Iain has also repeated this analysis for the entire malaria box. This is significantly awesome work. Does this, I wonder, change the perception of which series are of particular interest?

It's important to bear in mind that these are preliminary results, as with everything in an open source project, and should be taken as work in progress. Iain understands this and wants to make sure everyone else does. Iain also points out that similar approaches have been used to successfully to identify novel targets of FDA compounds (see here and here), and the Shoichet lab have a nice webserver that can used interactively.

The other way of doing target prediction is experimental.
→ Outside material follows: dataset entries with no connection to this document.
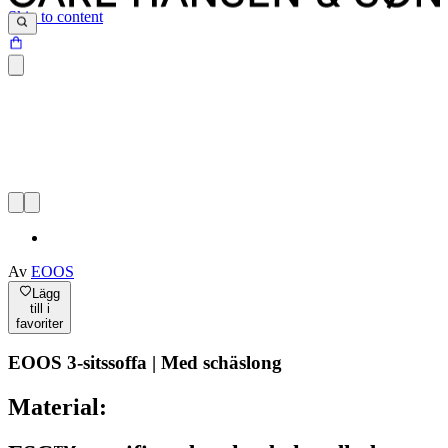
Skip to content
Av
EOOS
Lägg
till i
favoriter
EOOS 3-sitssoffa | Med schäslong
Material:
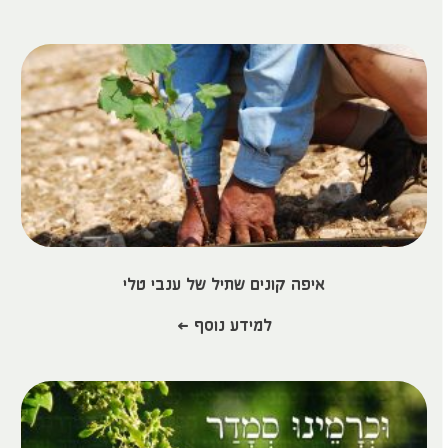
איפה קונים שתיל של ענבי טלי
למידע נוסף >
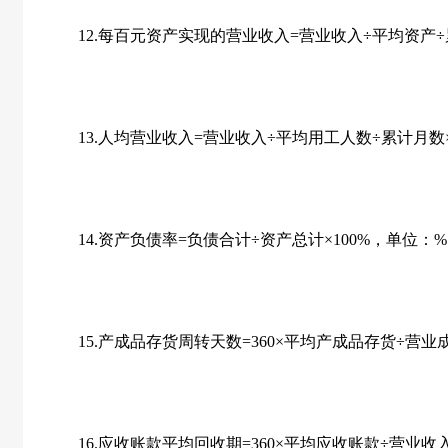
12.每百元资产实现的营业收入=营业收入÷平均资产÷累计
13.人均营业收入=营业收入÷平均用工人数÷累计月数×
14.资产负债率=负债合计÷资产总计×100%，单位：
15.产成品存货周转天数=360×平均产成品存货÷营业成
16.应收账款平均回收期=360×平均应收账款÷营业收入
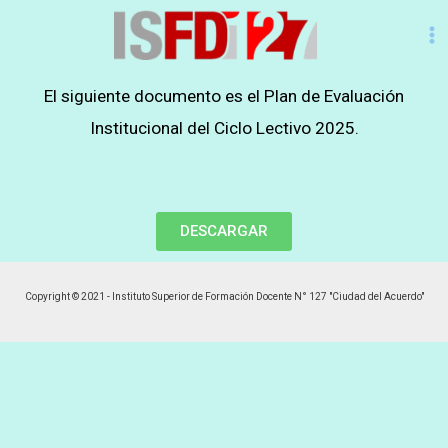
El siguiente documento es el Plan de Evaluación
Institucional del Ciclo Lectivo 2025.
DESCARGAR
Copyright © 2021 - Instituto Superior de Formación Docente N° 127 "Ciudad del Acuerdo"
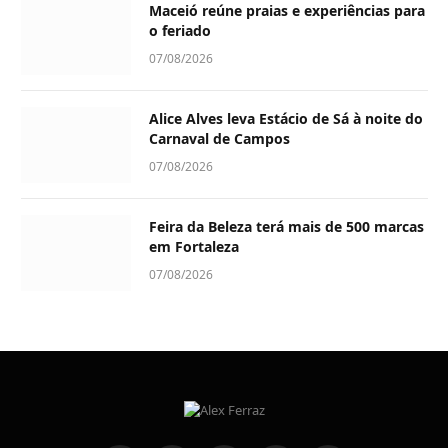
Maceió reúne praias e experiências para
o feriado
07/08/2026
Alice Alves leva Estácio de Sá à noite do
Carnaval de Campos
07/08/2026
Feira da Beleza terá mais de 500 marcas
em Fortaleza
07/08/2026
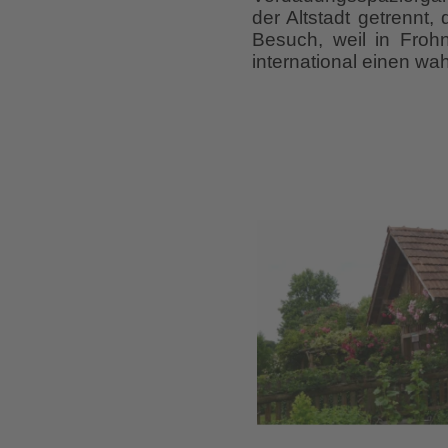
der Altstadt getrennt
Besuch, weil in Frohn
international einen wa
Iain mentioned a couple of guys that might be perfect for this - Corey Nislow who runs a yeast-based assay for target ID, and Andrew Emili who is developing a proteomic-based assay. They're both at the University of Toronto, along with Gary Bader, whom Iain also suggested we contact. I'll reach out to see if they're interested. Any advice on the best approach gratefully received - chances of success here? Favoured method for target ID?
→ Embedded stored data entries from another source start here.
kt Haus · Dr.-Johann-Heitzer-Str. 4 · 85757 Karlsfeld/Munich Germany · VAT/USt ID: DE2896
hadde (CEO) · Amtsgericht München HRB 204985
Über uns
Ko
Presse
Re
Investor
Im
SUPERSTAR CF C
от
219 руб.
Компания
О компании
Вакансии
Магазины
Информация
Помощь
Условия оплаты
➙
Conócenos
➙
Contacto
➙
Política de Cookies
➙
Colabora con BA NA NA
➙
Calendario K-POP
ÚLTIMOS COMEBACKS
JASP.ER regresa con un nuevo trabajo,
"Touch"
Great write up, explained it much better than I could do. The other way this approach could be used would be to predict possible targets in humans, which would then be possible off-target effects that one might want to minimize during lead optimisation. As a matter of interest, have you done (or is anybody planning to do) synergy screening with this set of compounds? Eric Brown ( has some really interesting assays that can identify compound mechanism based on the pattern of synergy observed with compounds of known mode of action. (

MatTodd's picture

GSK Tres Cantos told us by email today that they'll try the DHODH inhibition assay on these compounds - so we'll test out your prediction Iain! Will be great to have these data.
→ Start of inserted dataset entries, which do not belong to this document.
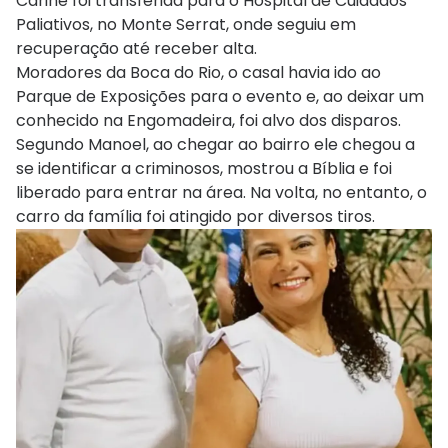
Carine foi transferida para o Hospital de Cuidados
Paliativos, no Monte Serrat, onde seguiu em
recuperação até receber alta.
Moradores da Boca do Rio, o casal havia ido ao
Parque de Exposições para o evento e, ao deixar um
conhecido na Engomadeira, foi alvo dos disparos.
Segundo Manoel, ao chegar ao bairro ele chegou a
se identificar a criminosos, mostrou a Bíblia e foi
liberado para entrar na área. Na volta, no entanto, o
carro da família foi atingido por diversos tiros.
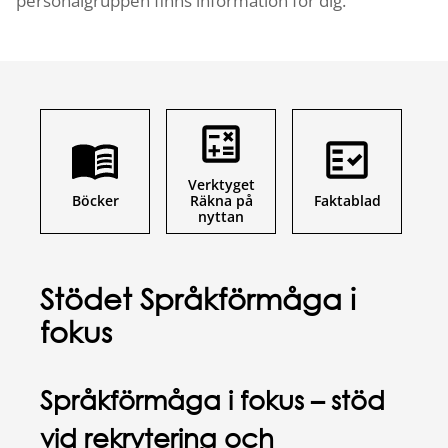
personalgruppen finns information för dig.
Verktyget
Ra
Böcker
Räkna på
Faktablad
d
nyttan
Stödet Språkförmåga i
fokus
Språkförmåga i fokus – stöd
vid rekrytering och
That is great! I am working on making predictions for all of the active compounds from the 6 datasets on the Chembl-NTD site ( It might be useful to try and make a resource of who might have an assay set up for a particular target so that other predictions could get tested as well if a particular lab with expertise was keen.

cdsouthan's picture

As you may know projects such as the connectivity map  can, on a good day, infer and relate simillarities in mechanism of action based on the mRNA expression signature specific for a drug,  compound or other peturbogen.  Would it possible to do this with plasmodium ?  I found some references to plasomodial microarray work (  but RNAseq on NGS machines could also be a way to go.  Such an experiment is unlikely to directly finger the target off the bat but could be a useful classifier.  Also inhibitors with different  known moas would be good controls.

cdsouthan's picture

I’d like to surface a relationship that I literally stumbled across while ferreting thought the similarity matches for the current most potent lead  in PubChem (I intend to re-visit these searches  more systematically).  At a level of about ~ 0.7 Tanimoto OSM-S-39 has similarity to CID 1359423, that, via a ChemSpider-to-SureChem call-out, was extracted from US20040180889 claiming inhibitors of human PIN1 (Q13526).  However, there are two big caveats to any inferences that a plasmodium orthologue of PIN1 might be one of the targets for OSM-S-39.  The first is that BLAST doesn’t reveal any similarity scores indicative of homology, even though enzymes of the same class have been explored as antimalarial targets (Q8I4V8 and PMID 20572013).  The second is that the patent is devoid of SAR data (i.e. no links between structures and PIN1 IC50’s).  Thus, on balance I think this connectivity could be a red herring and is a weaker case than some patent matches already reported. However, I  thought it worth recording here because you never know which observations may have future relevance as this project explores many avenues to join things up.

MatTodd's picture

That's a nice spot, Chris. Definitely worth mentioning, particularly given your follow-up analysis re BLAST. Need to keep this on a side burner while we look at in vivo data and try to get some bio data on possible mech of action.